Como tratamento consolidado temos o transplante de medula, com o uso das células do cordão umbilical. No caso de outras doenças, há muitos experimentos em fase final de teste clínico. Isso significa que muitos pacientes já foram curados, ou existe melhora, mas considera-se ainda em fase experimental, não estando disponível a todos. Também não se pode cobrar por esse tratamento. Listam-se as patologias cardíacas, acidente vascular cerebral, doenças degenerativas. Mais de 70 doenças estão sendo pesquisadas com o teste clínico das células-tronco, chamadas ;adultas; (em contraposição às embrionárias).
Quais as diferenças entre as diversas células-tronco presentes em nossos tecidos?
Temos células-tronco em todos os tecidos, por isso eles se regeneram. Costumo dizer que, se elas não existissem, seríamos cheios de buracos. São elas que atuam na permanente regeneração da nossa pele, do nosso sangue, que corrigem um osso quebrado ou um corte.
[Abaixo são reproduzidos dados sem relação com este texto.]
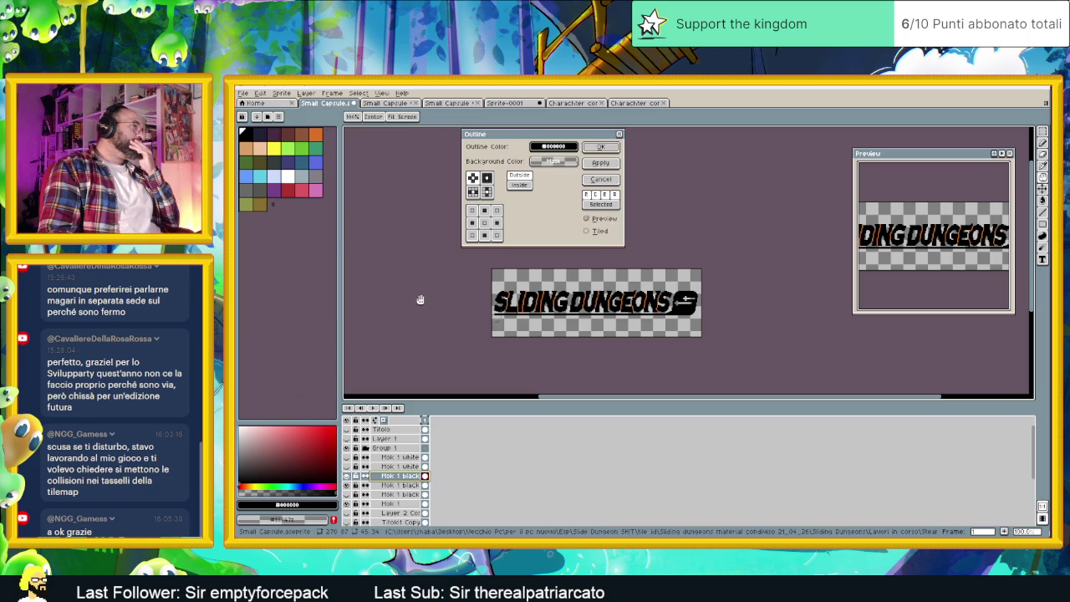
{"action": "left_click", "coordinate": [553, 148]}
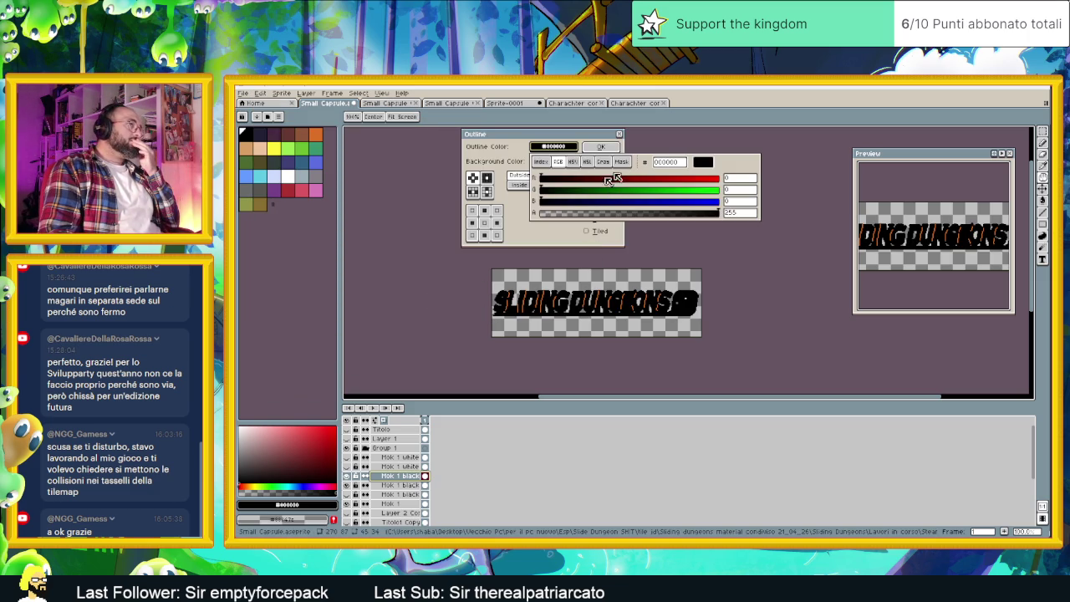
{"action": "left_click", "coordinate": [570, 162]}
Mas só recentemente desenvolvemos tecnologia para extraí-las, desenvolvê-las in vitro e utilizar para tratamentos específicos. As de medula e de cordão umbilical são as mais fáceis de obter. Sendo pluripotentes podem ser usadas em tratamentos diversos. Mas há casos que exigem mais especificidade, como as de retina, que já estão proporcionando tratamento de deficiências visuais.
Quais são as grandes promessas dos tratamentos com esses tipos de células? Todas as doenças, ou quase todas, poderão ser curadas com o uso delas?
São muito promissoras, mas não podemos generalizar tanto. Nem sempre há cura, muitas vezes apenas melhora. Doenças que envolvem degeneração celular são as que mais são objeto do tratamento com essas células. Também patologias em que houve grande perda celular, por exemplo por acidentes.
Quais são as maiores dificuldades e impedimentos de começar o uso de tratamentos e testes das células troncos em pacientes?
A dificuldade está em se ter o controle sobre o crescimento celular. Esse é o maior problema técnico com as células-tronco embrionárias, que nos experimentos em camundongo ou outros animais muitas vezes levam à formação de tumores. Por isso, até hoje, não existem testes clínicos com células-tronco embrionárias. A pluripotência dessas células, muitas vezes apresentada como vantagem, pode ser também um problema, pois a célula pode se transformar em uma diferente da que necessitamos. Ninguém deseja um dente crescendo no cérebro. Todos os tratamentos existentes e testes clínicos são com células-tronco adultas. Outra vantagem da célula adulta é que ela pode muitas vezes ser extraída do próprio paciente, evitando problemas de rejeição.
Quais são as técnicas, hoje conhecidas e pesquisadas, para usar uma célula-mãe e transformá-la em outros tecidos? Como elas seriam ;aplicadas; nas pessoas?
As técnicas são complexas, mas em geral podemos dizer que se usam fatores de crescimento e diferenciação. Ainda conhecemos pouco os fatores que agem naturalmente ao longo de todo o nosso desenvolvimento, à medida que forem sendo descobertos abrirão novas possibilidades.
Como você avalia o futuro do uso terapêutico das células-tronco?
Penso que as células-tronco adultas abrem inúmeras possibilidades. Como comentei de início, elas são responsáveis pelas regenerações naturais do organismo, e quanto mais entendermos esses fenômenos, mais poderemos amplificar o seu potencial. A grande promessa não está em ter ;uma célula para tudo;. Os antigos sonhavam com panaceias, o ;remédio para qualquer doença;, mas o desenvolvimento da farmácia e da medicina se deu com ;um remédio para cada coisa;, pois a especificidade é uma exigência da natureza e o efeito específico tem menos risco de provocar danos. Penso que a terapia celular seguirá os mesmos rumos, teremos uma gama muito diferenciada de tratamentos, a partir das diferentes células-tronco adultas existentes.